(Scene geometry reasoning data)
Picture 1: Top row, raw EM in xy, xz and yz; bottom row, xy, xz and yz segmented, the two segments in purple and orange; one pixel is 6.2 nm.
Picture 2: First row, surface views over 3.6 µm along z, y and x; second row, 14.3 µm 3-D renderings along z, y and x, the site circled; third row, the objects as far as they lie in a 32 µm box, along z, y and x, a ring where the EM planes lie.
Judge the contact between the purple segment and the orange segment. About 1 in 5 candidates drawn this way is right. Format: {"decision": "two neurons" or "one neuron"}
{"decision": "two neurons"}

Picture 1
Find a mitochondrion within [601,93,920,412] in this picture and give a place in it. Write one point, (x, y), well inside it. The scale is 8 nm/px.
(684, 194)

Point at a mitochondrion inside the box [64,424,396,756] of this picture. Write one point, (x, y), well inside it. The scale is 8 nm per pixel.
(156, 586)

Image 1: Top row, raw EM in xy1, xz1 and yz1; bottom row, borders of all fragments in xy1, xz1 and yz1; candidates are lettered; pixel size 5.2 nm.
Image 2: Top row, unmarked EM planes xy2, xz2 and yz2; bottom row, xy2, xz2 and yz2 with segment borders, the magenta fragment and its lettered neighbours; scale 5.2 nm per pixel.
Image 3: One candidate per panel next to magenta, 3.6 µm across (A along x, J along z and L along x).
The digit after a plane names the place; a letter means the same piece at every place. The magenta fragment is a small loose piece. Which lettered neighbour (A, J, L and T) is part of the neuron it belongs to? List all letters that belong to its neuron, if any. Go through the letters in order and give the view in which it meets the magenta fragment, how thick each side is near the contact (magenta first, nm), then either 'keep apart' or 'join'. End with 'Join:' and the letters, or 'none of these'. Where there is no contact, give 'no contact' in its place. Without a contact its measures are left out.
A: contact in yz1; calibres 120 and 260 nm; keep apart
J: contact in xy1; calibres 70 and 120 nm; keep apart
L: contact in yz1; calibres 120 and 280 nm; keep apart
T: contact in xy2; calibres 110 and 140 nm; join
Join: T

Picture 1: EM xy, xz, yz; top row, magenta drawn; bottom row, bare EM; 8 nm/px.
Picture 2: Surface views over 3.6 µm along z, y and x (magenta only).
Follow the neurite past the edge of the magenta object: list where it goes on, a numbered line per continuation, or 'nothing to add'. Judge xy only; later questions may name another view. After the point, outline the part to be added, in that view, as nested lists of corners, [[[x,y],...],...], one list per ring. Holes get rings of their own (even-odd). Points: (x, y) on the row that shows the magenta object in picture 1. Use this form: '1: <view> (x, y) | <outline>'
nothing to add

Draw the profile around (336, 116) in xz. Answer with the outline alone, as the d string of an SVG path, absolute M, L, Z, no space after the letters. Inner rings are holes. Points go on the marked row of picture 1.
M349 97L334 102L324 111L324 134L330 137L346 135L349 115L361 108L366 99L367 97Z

* [To do]
Output all of the data again, exactly.

* [Written reply]
Picture 1: Top row, raw EM in xy, xz and yz; bottom row, xy, xz and yz segmented, the two segments in purple and orange; one pixel is 6.2 nm.
Picture 2: First row, surface views over 3.6 µm along z, y and x; second row, 14.3 µm 3-D renderings along z, y and x, the site circled; third row, the objects as far as they lie in a 32 µm box, along z, y and x, a ring where the EM planes lie.
Judge the contact between the purple segment and the orange segment. About 1 in 5 candidates drawn this way is right. Format: {"decision": "two neurons" or "one neuron"}
{"decision": "two neurons"}

Picture 1
Find a mitochondrion within [601,93,920,412] in this picture and give a place in it. Write one point, (x, y), well inside it. The scale is 8 nm/px.
(684, 194)

Point at a mitochondrion inside the box [64,424,396,756] of this picture. Write one point, (x, y), well inside it. The scale is 8 nm per pixel.
(156, 586)

Image 1: Top row, raw EM in xy1, xz1 and yz1; bottom row, borders of all fragments in xy1, xz1 and yz1; candidates are lettered; pixel size 5.2 nm.
Image 2: Top row, unmarked EM planes xy2, xz2 and yz2; bottom row, xy2, xz2 and yz2 with segment borders, the magenta fragment and its lettered neighbours; scale 5.2 nm per pixel.
Image 3: One candidate per panel next to magenta, 3.6 µm across (A along x, J along z and L along x).
The digit after a plane names the place; a letter means the same piece at every place. The magenta fragment is a small loose piece. Which lettered neighbour (A, J, L and T) is part of the neuron it belongs to? List all letters that belong to its neuron, if any. Go through the letters in order and give the view in which it meets the magenta fragment, how thick each side is near the contact (magenta first, nm), then either 'keep apart' or 'join'. End with 'Join:' and the letters, or 'none of these'. Where there is no contact, give 'no contact' in its place. Without a contact its measures are left out.
A: contact in yz1; calibres 120 and 260 nm; keep apart
J: contact in xy1; calibres 70 and 120 nm; keep apart
L: contact in yz1; calibres 120 and 280 nm; keep apart
T: contact in xy2; calibres 110 and 140 nm; join
Join: T

Picture 1: EM xy, xz, yz; top row, magenta drawn; bottom row, bare EM; 8 nm/px.
Picture 2: Surface views over 3.6 µm along z, y and x (magenta only).
Follow the neurite past the edge of the magenta object: list where it goes on, a numbered line per continuation, or 'nothing to add'. Judge xy only; later questions may name another view. After the point, outline the part to be added, in that view, as nested lists of corners, [[[x,y],...],...], one list per ring. Holes get rings of their own (even-odd). Points: (x, y) on the row that shows the magenta object in picture 1. Use this form: '1: <view> (x, y) | <outline>'
nothing to add

Draw the profile around (336, 116) in xz. Answer with the outline alone, as the d string of an SVG path, absolute M, L, Z, no space after the letters. Inner rings are holes. Points go on the marked row of picture 1.
M349 97L334 102L324 111L324 134L330 137L346 135L349 115L361 108L366 99L367 97Z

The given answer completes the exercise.